Da się to zweryfikować bez jazdy? tzn czy są jakieś zmiany w pracy silnika na postoju?
: 2008-08-30 19:10
autor: HellHound
Jak by Ci przeskoczył to pracował by nierówno, kopcił i ciężko zapalał.
: 2008-08-30 20:42
autor: 2Ya
zdaje się ,że w 93 bez wciśnięcia sprzęgła (co tutaj odpada) oraz na wkleszczonym biegu nie odpalisz..
Pzdr. & c ya..
: 2008-08-30 20:58
autor: Kocureq
A czujnik to nie jest przypadkiem pod pedałem sprzęgła?
: 2008-08-30 21:01
autor: 2Ya
kocureq pisze:A czujnik to nie jest przypadkiem pod pedałem sprzęgła?
a jest

ale w skrzyni biegów również jest czujnik położenia biegu/czujnik luzu..
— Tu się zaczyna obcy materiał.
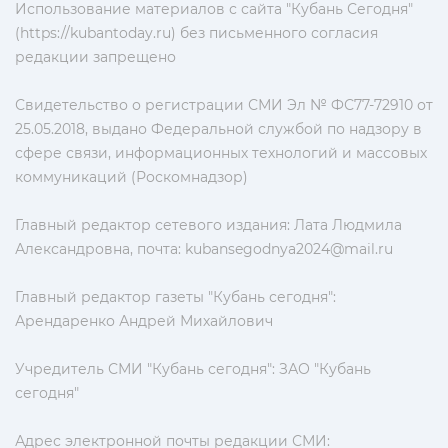
Использование материалов с сайта "Кубань Сегодня"
(https://kubantoday.ru) без письменного согласия
редакции запрещено
Свидетельство о регистрации СМИ Эл № ФС77-72910 от
25.05.2018, выдано Федеральной службой по надзору в
сфере связи, информационных технологий и массовых
коммуникаций (Роскомнадзор)
Главный редактор сетевого издания: Лата Людмила
Александровна, почта:
kubansegodnya2024@mail.ru
Главный редактор газеты "Кубань сегодня":
Арендаренко Андрей Михайлович
Учредитель СМИ "Кубань сегодня": ЗАО "Кубань
сегодня"
Адрес электронной почты редакции СМИ: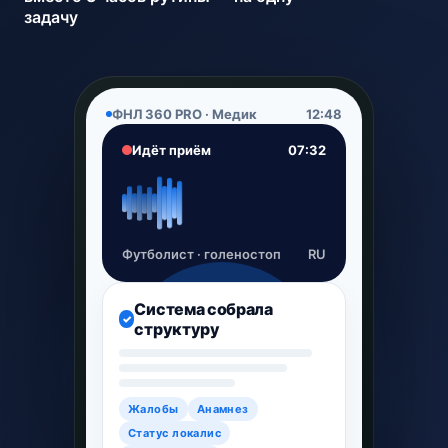
задачу
ФНЛ 360 PRO · Медик
12:48
Идёт приём
07:32
Футболист · голеностоп
RU
Система собрала
✓
структуру
Жалобы
Анамнез
Статус локалис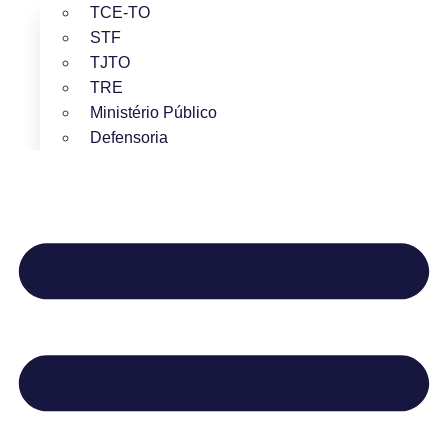
TCE-TO
STF
TJTO
TRE
Ministério Público
Defensoria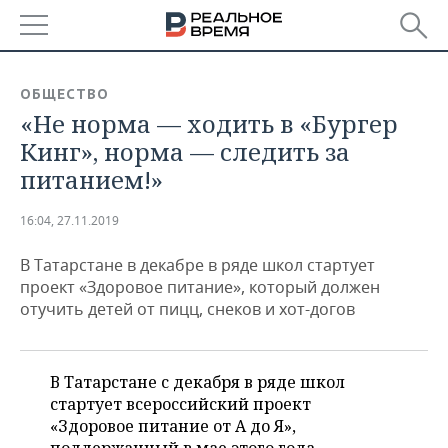
РЕГИОНЫ
ОБЩЕСТВО
«Не норма — ходить в «Бургер
БАШКОРТОСТАН
НОВОСТИ
Кинг», норма — следить за
ТАТАРСТАН
АНАЛИТИКА
питанием!»
УДМУРТИЯ
НОВОСТИ АНАЛИТИКИ
ЭКОНОМИКА
16:04, 27.11.2019
ДЕКЛАРАЦИИ О ДОХОДАХ
НОВОСТИ ЭКОНОМИКИ
ПРОМЫШЛЕННОСТЬ
В Татарстане в декабре в ряде школ стартует
проект «Здоровое питание», который должен
КОРОЛИ ГОСЗАКАЗА ПФО
ФИНАНСЫ
НОВОСТИ
НЕДВИЖИМОСТЬ
отучить детей от пицц, снеков и хот-догов
ПРОМЫШЛЕННОСТИ
ВУЗЫ ТАТАРСТАНА
БАНКИ
НОВОСТИ НЕДВИЖИМОСТИ
АВТО
АГРОПРОМ
В Татарстане с декабря в ряде школ
КОМУ ПРИНАДЛЕЖАТ
БЮДЖЕТ
НОВОСТИ АВТО
БИЗНЕС
стартует всероссийский проект
ТОРГОВЫЕ ЦЕНТРЫ
МАШИНОСТРОЕНИЕ
ТАТАРСТАНА
«Здоровое питание от А до Я»,
ИНВЕСТИЦИИ
НОВОСТИ БИЗНЕСА
ТЕХНОЛОГИИ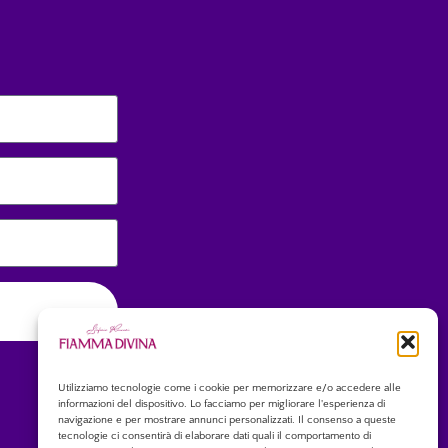
Utilizziamo tecnologie come i cookie per memorizzare e/o accedere alle
informazioni del dispositivo. Lo facciamo per migliorare l'esperienza di
navigazione e per mostrare annunci personalizzati. Il consenso a queste
tecnologie ci consentirà di elaborare dati quali il comportamento di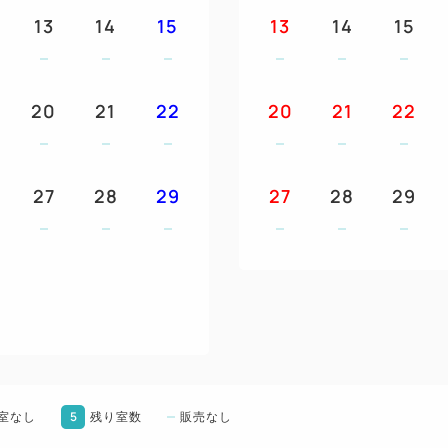
13
14
15
13
14
15
★ご朝食は、和洋食バイキン
おもてなし
20
21
22
①レストランやマリンスポー
20
21
22
イポイント券を、50ポイント（
②ウェルカムドリンク1杯付で
③朝食券をランチ券としても
27
28
29
27
28
29
④朝食券2枚で夕食バイキング
⑤ご滞在中、夕食バイキング
⑥お一人様一泊につき1本ミ
◆3歳以上小学生までのお子様
(アクティビティご利用には
Ⓐリザンアドベンチャーを1泊
Ⓑお子様マリングッズ1つ(う
5
室なし
残り室数
販売なし
様一泊につき1枚お付けします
chociaż nie doczytałem,że mu coś trzasnęło.. co by mogło wskazywać,iż posypał się atak albo jakieś syncro..albo sprzęgło..
Pzdr. & c ya..
: 2008-08-30 21:10
autor: Astro
Czyli skrzynie powinienem mieć ok? i silnik też? czeka mnie tylko wymiana sprzęgła z osprzętem?
: 2008-08-30 21:40
autor: 2Ya
Astro pisze:Czyli skrzynie powinienem mieć ok? i silnik też? czeka mnie tylko wymiana sprzęgła z osprzętem?
ja ci tego nie powiem na odległość chociaż nie wiem jakbym chciał..tutaj możemy tylko poteoryzować co nie zawsze musi się pokrywać z realem..
dopóki nie zaczniesz fizycznie grzebać i ustalać co i jak,nikt ci nie powie co jest git,a co nie ..
mam nadzieję,że nic poważnego ci się nie trafiło ..
Pzdr. & c ya..
: 2008-08-31 12:28
autor: szpagat
Nie wiem czy dobrz mówię, ale wydaje mi się że to czy Ci rozrząd nie przeskoczył da się łatwo sprawdzić po znakach, a skoro skrzynia w ogóle pracuje to jest ok. W wielu autach rozsypywała mi się skrzynia (służbowe szroty - stare transity itp.) i zawsze jak się sypnęła to już całkiem i dokumentnie (tylko 4 wtedy działa).